UFO HUNTERS - Lost UFO Files

History Channel - Original Air Date: 12/31/08

The show's crew go check out some old cases, including a famous photo that looks like a hat.  In 1954, physicist James E. McDonald and his meteorologist friends are driving through the Arizona desert when the notice an "aluminum" object hovering above the mountains -- none of them can identify it.  This case prompts McDonald to become an UFO researcher; now the crew picks up some of his old cases.  The first case they look at is the Rex Heflin "hat" photos from 1965; the second is the 1957 RB-47 UFO case, where an aircraft was pursued for 700 miles; the final case is the 1964 Zamora UFO landing case, witnessed by a New Mexico police officer.  McDonald believed the Air Force and other authorities were involved in covering up information about UFOs.

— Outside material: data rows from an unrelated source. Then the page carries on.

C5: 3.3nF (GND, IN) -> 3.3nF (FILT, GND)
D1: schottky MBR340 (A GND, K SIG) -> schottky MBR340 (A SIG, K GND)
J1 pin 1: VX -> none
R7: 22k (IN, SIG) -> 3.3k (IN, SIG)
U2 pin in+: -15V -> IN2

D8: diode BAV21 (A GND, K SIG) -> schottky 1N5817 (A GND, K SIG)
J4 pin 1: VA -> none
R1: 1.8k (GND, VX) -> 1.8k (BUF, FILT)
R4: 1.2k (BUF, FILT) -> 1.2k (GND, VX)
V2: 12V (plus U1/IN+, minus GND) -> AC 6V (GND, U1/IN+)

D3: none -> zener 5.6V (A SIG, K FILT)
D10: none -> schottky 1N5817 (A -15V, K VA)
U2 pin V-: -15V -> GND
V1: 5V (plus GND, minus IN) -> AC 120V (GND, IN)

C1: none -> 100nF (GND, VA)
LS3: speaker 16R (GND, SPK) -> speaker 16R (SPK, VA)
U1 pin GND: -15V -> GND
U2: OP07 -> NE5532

Heflin claimed to have photographed a UFO three times (with his Polaroid camera) as it flew over his car, and then photographed the smoke ring that it left when vanishing.  Project Blue Book dismissed the photos as fakes, but the show tracks down copies of the photos to McDonald's biographer.  Heflin claimed the photos were takein by NORAD only to be mysteriously returned years later.  Heflin died in 2005, sticking to his story even to the end.  Could Heflin have snapped 3 Polaroids in 20 seconds?  A Polaroid representative brings a 101 camera (same make & model) and finds he can do it in 17 seconds.  Could they be a double-exposure hoax (suggested by the deep depth of field)?  But the camera was capable of taking exposures focused from 3 feet to infinity--so depth of field proves nothing.  And the smoke ring photo could have clouds (while the others don't) because of automatic overexposure of the pictures taken from inside the truck's cab (washing out the sky).  The Polaroid expert says he saw no signs of hoaxes (wires, etc.) when he examined the duplicate prints.  The team then creates a 3D model of the photos, to test whether Heflin's estimates of the object -- 20' around at 700' away -- matches the photos.  And the team concludes that they do, and also that it's unlikely Heflin would have been able to guess how big an object would appear at that distance if what he said weren't true.

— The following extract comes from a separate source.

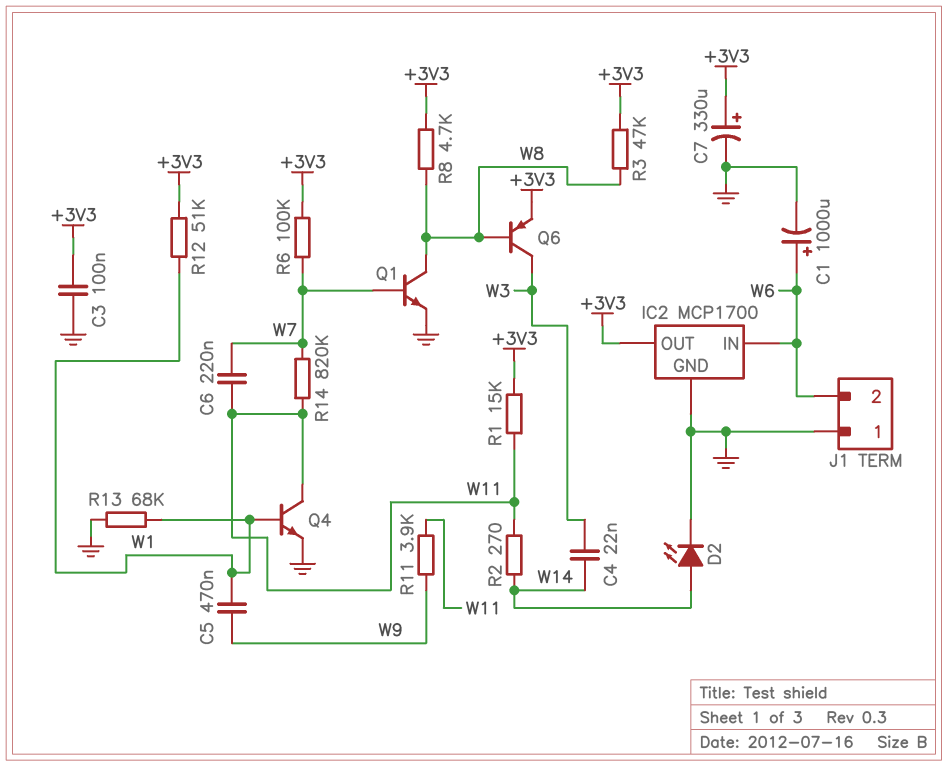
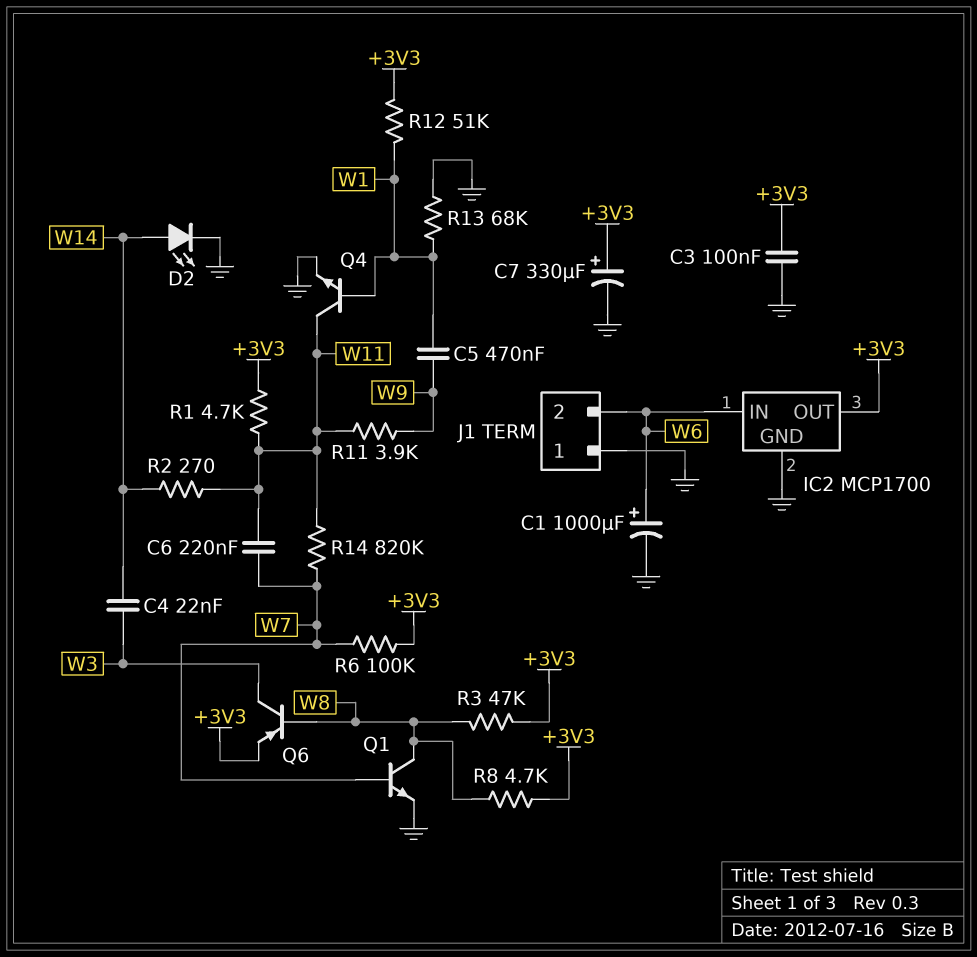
R1: 15k (+3V3, W11) -> 4.7k (+3V3, W11)

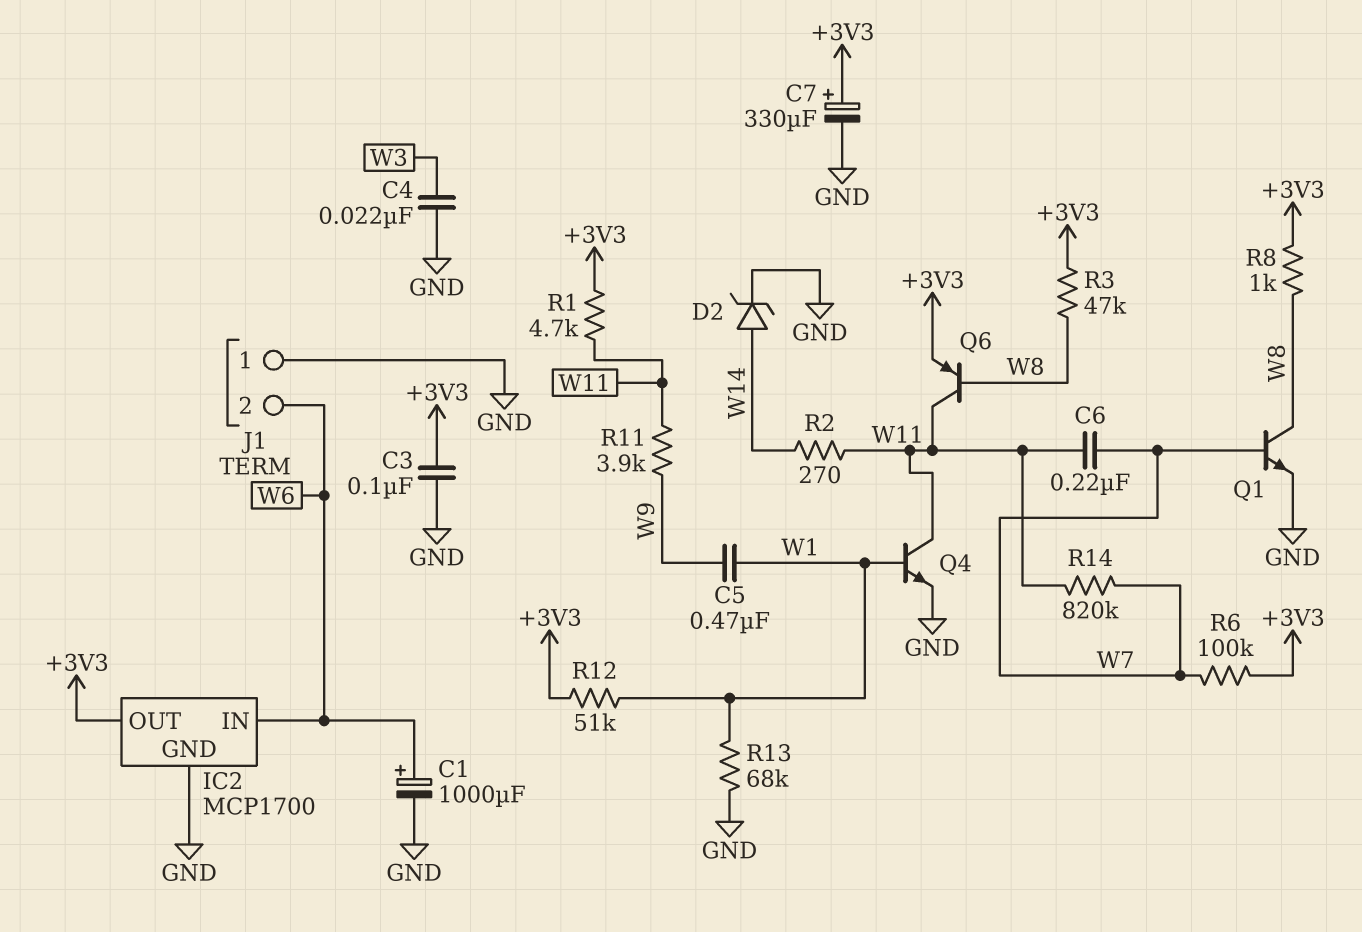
C4: 22nF (W3, W14) -> 22nF (GND, W3)
D2: LED (A W14, K GND) -> zener (A W14, K GND)
Q6: PNP (B W8, C W3, E +3V3) -> PNP (B W8, C W11, E +3V3)
R8: 4.7k (+3V3, W8) -> 1k (+3V3, W8)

In the Zamora sighting, the officer heard a loud roar and saw a blue flame and went to investigate.  He found an egg-shaped craft about thirty feet wide (RV size) standing on four legs in the desert.  As he investigated, the craft took off, vanishing into the sky.  When other investigators arrived, plants were still smoldering from the craft's liftoff.  Lonnie Zamora is alive and agrees to speak to the show.  Zamora goes over his sighting, saying that at first he thought he was seeing an Air Force experiment.  The craft left indentations in the ground (apparently still visible(?!)), burned brush (confiscated by the FBI), and turned some of the sand to glass -- sand that the team discovers takes 2100 degrees to melt. The RB-47 case has lots of "hard" evidence, as the planes in question were equipped with state-of-the-art equipment.  During a mission, a strange hit appears on the RB's radar--a hit confirmed by other equipment.  Later a bright light sped directly toward the aircraft before mysteriously vanishing.  The RB sighting was confirmed both visually, by the aircraft's radar, and ground radar.  The team concludes the evidence for these two sightings is strong.

While the show claims to have brought modern technology (and investigative techniques) to these reexaminations, there is little evidence of that on the show. Mostly they seem to go over the McDonald evidence and agree with his conclusions.  While the Zamora and RB sightings remain very compelling, the Heflin photo still looks like a hat to me.  And it seems to me that rather than trying to prove such photos are real, it would be more useful to know how easily they could be faked.  (And my sense as a photographer is that they could be faked fairly easily.)  Unfortunately, the original Heflin photos still have not been computer analyzed -- another missed opportunity for UFO Hunters.